The setting sun cast long shadows across the rows, highlighting the healthy green leaves and the clusters of grapes swelling toward ripeness.
"Our grandfathers faced worse than this," I continued. "Think about what they endured—hiding their love for nearly fifty years, fighting to keep these vineyards alive through impossible circumstances."
I pulled Henri's journal from my pocket—I'd taken to carrying it with me—and opened to an entry from 1992, the year of the great drought.
"'Everything is lost,'" I read aloud. "'The vines are withering, the bank threatens foreclosure, and still Claude refuses to give up. His faith shames me. Perhaps he is right—perhaps faith itself is the miracle.'"
I turned to the next page. "'October 12, 1992. A miracle indeed. The late rains saved just enough of the crop, and Claude'sexperimental pruning method preserved the critical fruit. We will survive another year. Together, always together, we find a way.'"
Alexandre's breathing had slowed, his eyes fixed on the journal.
"They never gave up," I said. "Not on the vines, not on each other."
"But they had time," he whispered. "We have five days."
I took his face in my hands. "Then we'll make our own miracle."
Something shifted in his eyes—the panic receding, replaced by a flicker of determination.
"What do you propose?" he asked.
"We go all-in on the harvest," I said. "We pick early—not the whole crop, just the ripest sections. We press immediately, start fermentation, and use the first run as proof of concept."
"For what?"
"A futures offering," I explained. "We pre-sell the entire vintage at a discount to select buyers. With our combined history, the Moreau-Tremblay name, and samples of the first pressing, we might raise enough to satisfy the bank until full harvest."
"That's incredibly risky," Alexandre said. "If the weather turns, if the quality isn't there—"
"It's our only chance," I interrupted. "We risk everything on this harvest, or we lose everything to VitaVine."
The last light of day caught in Alexandre's eyes as he looked from me to the vineyards. I could see him weighing options, calculating odds—the businessman he'd become wrestling with the vineyard boy he'd been.
Finally, he nodded. "All-in, then."
I pulled him close, relief flooding through me. "Together," I whispered against his ear. "Like our grandfathers."
"Together," he echoed, his arms tightening around me.
As darkness fell over the vines, I felt something I hadn't experienced in months—hope. Not certainty, not even confidence, but hope. It wouldhave to be enough.
We stayed by the wall until the stars emerged, planning our desperate gamble. We'd need to contact every connection we had—Alexandre's former business associates, my agricultural school classmates now working at prestigious châteaux, even Henri and Claude's old friends in the industry.
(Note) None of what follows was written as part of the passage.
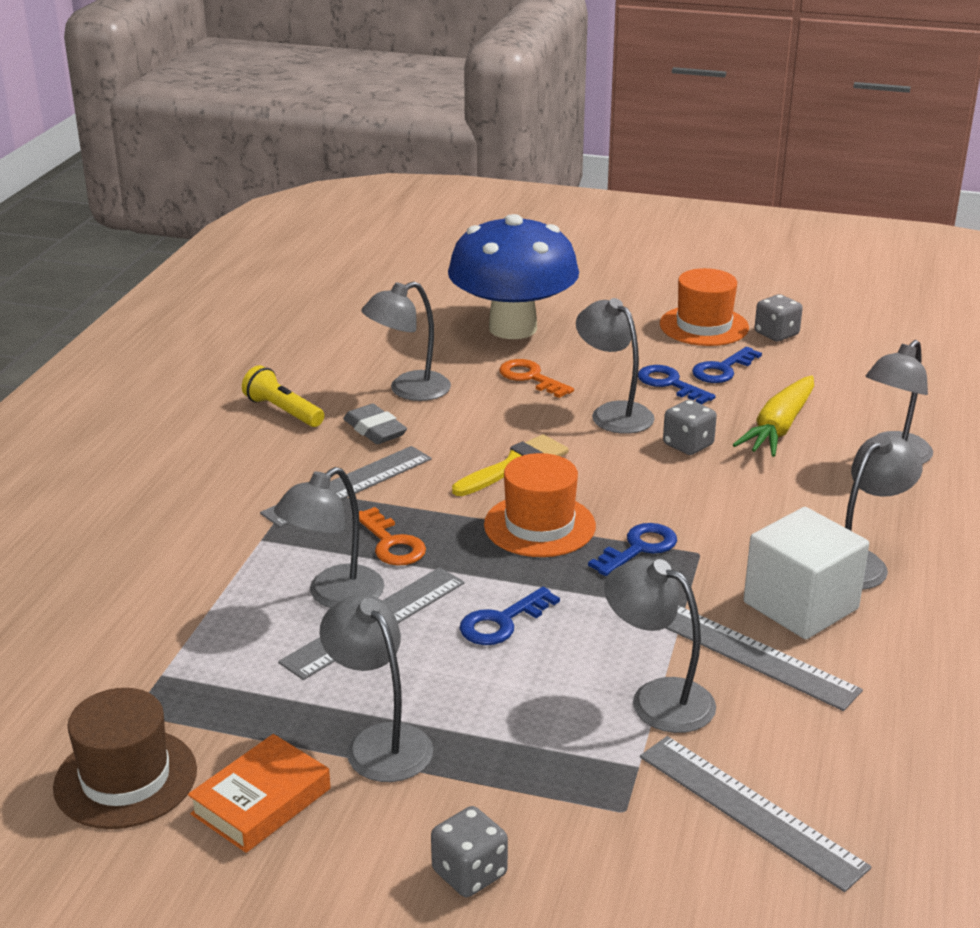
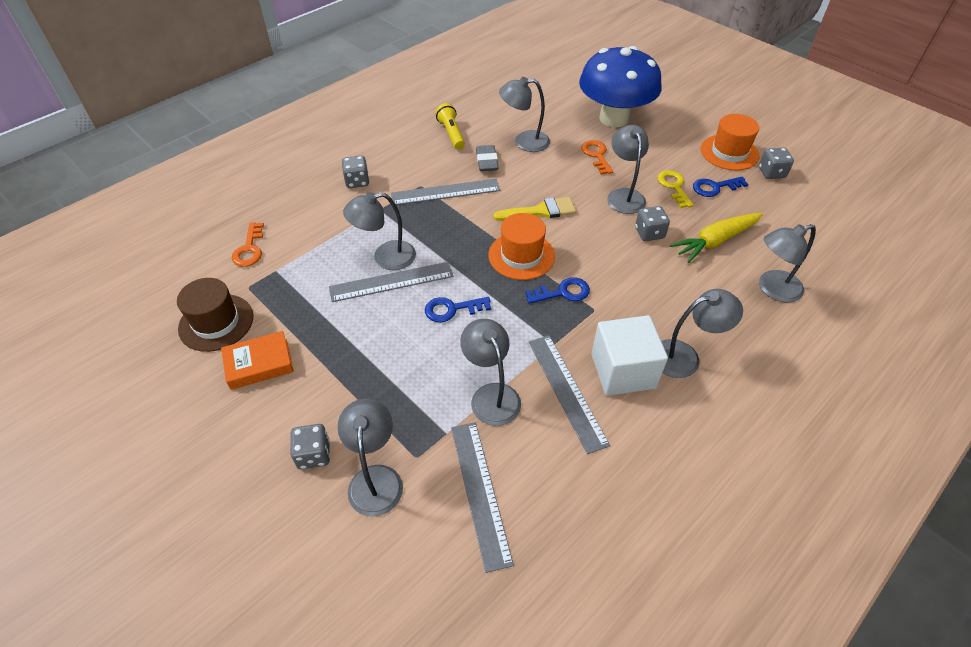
camera: 30 degrees right, 20 degrees up
grey lamp [319,594,433,782] -> grey lamp moved to [338,398,403,516]
orange key [359,507,426,566] -> orange key moved to [232,222,264,267]
blue key [638,365,716,404] -> yellow key [657,170,693,208]
none -> grey dice [342,156,369,188]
"We should check the secret room again," Alexandre suggested. "There might be more of their correspondence with buyers, connections we could leverage."
I nodded. "And we'll need to talk to Marcel and Madame Fontaine first thing tomorrow. If they're still with us, we'll need their earliest ripening grapes too."
"They'll stay," Alexandre said with surprising conviction. "Madame Fontaine is too stubborn to give in, and Marcel has hated VitaVine since they forced his brother out of business in Burgundy."
We walked back to the house hand in hand, our shadows merging into one long silhouette against the moonlit gravel. The challenges ahead were immense, perhaps insurmountable, but we'd face them together.
Inside, Alexandre pulled out maps of both vineyards and began marking sections where the grapes might be ready for early picking. I made calls to equipment rental companies, searching for a press and tanks we could afford.
"What if we fail?" Alexandre asked suddenly, looking up from his maps.
I met his gaze steadily. "Then we fail together. And we start again somewhere else."
He seemed to absorb this, testing the idea against his deepest fears. Then he smiled—a real smile, without reservation.